> Activity
Please write out all of the entries exactly as they appear.

> Data supplied
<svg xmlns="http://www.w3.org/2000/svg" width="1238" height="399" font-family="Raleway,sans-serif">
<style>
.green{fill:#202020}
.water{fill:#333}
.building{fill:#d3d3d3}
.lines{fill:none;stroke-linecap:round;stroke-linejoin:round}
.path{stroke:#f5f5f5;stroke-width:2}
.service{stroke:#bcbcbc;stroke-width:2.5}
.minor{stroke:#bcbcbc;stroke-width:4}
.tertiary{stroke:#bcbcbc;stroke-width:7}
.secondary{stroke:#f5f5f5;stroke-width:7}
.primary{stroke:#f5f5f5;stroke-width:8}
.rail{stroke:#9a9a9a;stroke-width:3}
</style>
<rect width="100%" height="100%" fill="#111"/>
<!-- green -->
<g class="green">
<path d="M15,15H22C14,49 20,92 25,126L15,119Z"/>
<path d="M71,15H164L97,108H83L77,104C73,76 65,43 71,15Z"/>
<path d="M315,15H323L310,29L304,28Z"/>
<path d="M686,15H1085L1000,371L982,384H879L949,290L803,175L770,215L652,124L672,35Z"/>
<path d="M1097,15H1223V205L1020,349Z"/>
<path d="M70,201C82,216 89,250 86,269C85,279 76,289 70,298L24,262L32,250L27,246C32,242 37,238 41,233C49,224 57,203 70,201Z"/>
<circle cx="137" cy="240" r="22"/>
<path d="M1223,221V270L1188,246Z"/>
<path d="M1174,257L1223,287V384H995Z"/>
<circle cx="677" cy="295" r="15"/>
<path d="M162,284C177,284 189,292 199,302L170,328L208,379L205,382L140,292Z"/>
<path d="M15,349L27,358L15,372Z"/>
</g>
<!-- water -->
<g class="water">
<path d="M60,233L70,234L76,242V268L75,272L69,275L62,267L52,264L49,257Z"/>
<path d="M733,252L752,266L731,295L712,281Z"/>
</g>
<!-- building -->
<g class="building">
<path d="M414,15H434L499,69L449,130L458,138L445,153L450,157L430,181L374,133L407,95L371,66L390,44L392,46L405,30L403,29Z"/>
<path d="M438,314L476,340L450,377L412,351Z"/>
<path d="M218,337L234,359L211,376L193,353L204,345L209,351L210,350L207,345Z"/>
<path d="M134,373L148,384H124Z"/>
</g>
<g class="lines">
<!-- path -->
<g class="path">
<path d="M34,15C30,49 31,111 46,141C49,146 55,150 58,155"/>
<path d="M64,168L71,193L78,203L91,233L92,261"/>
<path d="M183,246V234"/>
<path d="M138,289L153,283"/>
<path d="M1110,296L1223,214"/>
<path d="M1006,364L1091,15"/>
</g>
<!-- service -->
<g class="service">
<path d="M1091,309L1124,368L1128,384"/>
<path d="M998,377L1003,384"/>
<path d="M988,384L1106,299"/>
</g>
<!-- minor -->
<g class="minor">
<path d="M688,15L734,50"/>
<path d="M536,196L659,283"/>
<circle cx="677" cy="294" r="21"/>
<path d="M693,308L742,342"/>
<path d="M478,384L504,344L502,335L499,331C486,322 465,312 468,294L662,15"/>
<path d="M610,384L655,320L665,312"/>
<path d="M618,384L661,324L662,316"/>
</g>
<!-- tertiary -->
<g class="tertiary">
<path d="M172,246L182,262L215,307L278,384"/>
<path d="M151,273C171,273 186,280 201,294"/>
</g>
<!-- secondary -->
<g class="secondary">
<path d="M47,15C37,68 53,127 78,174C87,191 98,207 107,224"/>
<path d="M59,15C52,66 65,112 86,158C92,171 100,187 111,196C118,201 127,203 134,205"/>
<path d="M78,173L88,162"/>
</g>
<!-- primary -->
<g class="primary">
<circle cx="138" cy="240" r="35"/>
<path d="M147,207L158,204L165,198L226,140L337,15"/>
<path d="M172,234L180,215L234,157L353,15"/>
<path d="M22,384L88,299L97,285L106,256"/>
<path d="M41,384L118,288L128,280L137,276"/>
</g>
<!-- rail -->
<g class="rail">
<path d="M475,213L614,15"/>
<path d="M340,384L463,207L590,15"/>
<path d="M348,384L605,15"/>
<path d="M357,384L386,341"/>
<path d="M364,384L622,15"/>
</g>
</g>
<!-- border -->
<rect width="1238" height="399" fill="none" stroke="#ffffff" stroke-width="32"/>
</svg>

> Output
<svg xmlns="http://www.w3.org/2000/svg" width="1238" height="399" font-family="Raleway,sans-serif">
<style>
.green{fill:#202020}
.water{fill:#333}
.building{fill:#d3d3d3}
.lines{fill:none;stroke-linecap:round;stroke-linejoin:round}
.path{stroke:#f5f5f5;stroke-width:2}
.service{stroke:#bcbcbc;stroke-width:2.5}
.minor{stroke:#bcbcbc;stroke-width:4}
.tertiary{stroke:#bcbcbc;stroke-width:7}
.secondary{stroke:#f5f5f5;stroke-width:7}
.primary{stroke:#f5f5f5;stroke-width:8}
.rail{stroke:#9a9a9a;stroke-width:3}
</style>
<rect width="100%" height="100%" fill="#111"/>
<!-- green -->
<g class="green">
<path d="M15,15H22C14,49 20,92 25,126L15,119Z"/>
<path d="M71,15H164L97,108H83L77,104C73,76 65,43 71,15Z"/>
<path d="M315,15H323L310,29L304,28Z"/>
<path d="M686,15H1085L1000,371L982,384H879L949,290L803,175L770,215L652,124L672,35Z"/>
<path d="M1097,15H1223V205L1020,349Z"/>
<path d="M70,201C82,216 89,250 86,269C85,279 76,289 70,298L24,262L32,250L27,246C32,242 37,238 41,233C49,224 57,203 70,201Z"/>
<circle cx="137" cy="240" r="22"/>
<path d="M1223,221V270L1188,246Z"/>
<path d="M1174,257L1223,287V384H995Z"/>
<circle cx="677" cy="295" r="15"/>
<path d="M162,284C177,284 189,292 199,302L170,328L208,379L205,382L140,292Z"/>
<path d="M15,349L27,358L15,372Z"/>
</g>
<!-- water -->
<g class="water">
<path d="M60,233L70,234L76,242V268L75,272L69,275L62,267L52,264L49,257Z"/>
<path d="M733,252L752,266L731,295L712,281Z"/>
</g>
<!-- building -->
<g class="building">
<path d="M414,15H434L499,69L449,130L458,138L445,153L450,157L430,181L374,133L407,95L371,66L390,44L392,46L405,30L403,29Z"/>
<path d="M438,314L476,340L450,377L412,351Z"/>
<path d="M218,337L234,359L211,376L193,353L204,345L209,351L210,350L207,345Z"/>
<path d="M134,373L148,384H124Z"/>
</g>
<g class="lines">
<!-- path -->
<g class="path">
<path d="M34,15C30,49 31,111 46,141C49,146 55,150 58,155"/>
<path d="M64,168L71,193L78,203L91,233L92,261"/>
<path d="M183,246V234"/>
<path d="M138,289L153,283"/>
<path d="M1110,296L1223,214"/>
<path d="M1006,364L1091,15"/>
</g>
<!-- service -->
<g class="service">
<path d="M1091,309L1124,368L1128,384"/>
<path d="M998,377L1003,384"/>
<path d="M988,384L1106,299"/>
</g>
<!-- minor -->
<g class="minor">
<path d="M688,15L734,50"/>
<path d="M536,196L659,283"/>
<circle cx="677" cy="294" r="21"/>
<path d="M693,308L742,342"/>
<path d="M478,384L504,344L502,335L499,331C486,322 465,312 468,294L662,15"/>
<path d="M610,384L655,320L665,312"/>
<path d="M618,384L661,324L662,316"/>
</g>
<!-- tertiary -->
<g class="tertiary">
<path d="M172,246L182,262L215,307L278,384"/>
<path d="M151,273C171,273 186,280 201,294"/>
</g>
<!-- secondary -->
<g class="secondary">
<path d="M47,15C37,68 53,127 78,174C87,191 98,207 107,224"/>
<path d="M59,15C52,66 65,112 86,158C92,171 100,187 111,196C118,201 127,203 134,205"/>
<path d="M78,173L88,162"/>
</g>
<!-- primary -->
<g class="primary">
<circle cx="138" cy="240" r="35"/>
<path d="M147,207L158,204L165,198L226,140L337,15"/>
<path d="M172,234L180,215L234,157L353,15"/>
<path d="M22,384L88,299L97,285L106,256"/>
<path d="M41,384L118,288L128,280L137,276"/>
</g>
<!-- rail -->
<g class="rail">
<path d="M475,213L614,15"/>
<path d="M340,384L463,207L590,15"/>
<path d="M348,384L605,15"/>
<path d="M357,384L386,341"/>
<path d="M364,384L622,15"/>
</g>
</g>
<!-- border -->
<rect width="1238" height="399" fill="none" stroke="#ffffff" stroke-width="32"/>
</svg>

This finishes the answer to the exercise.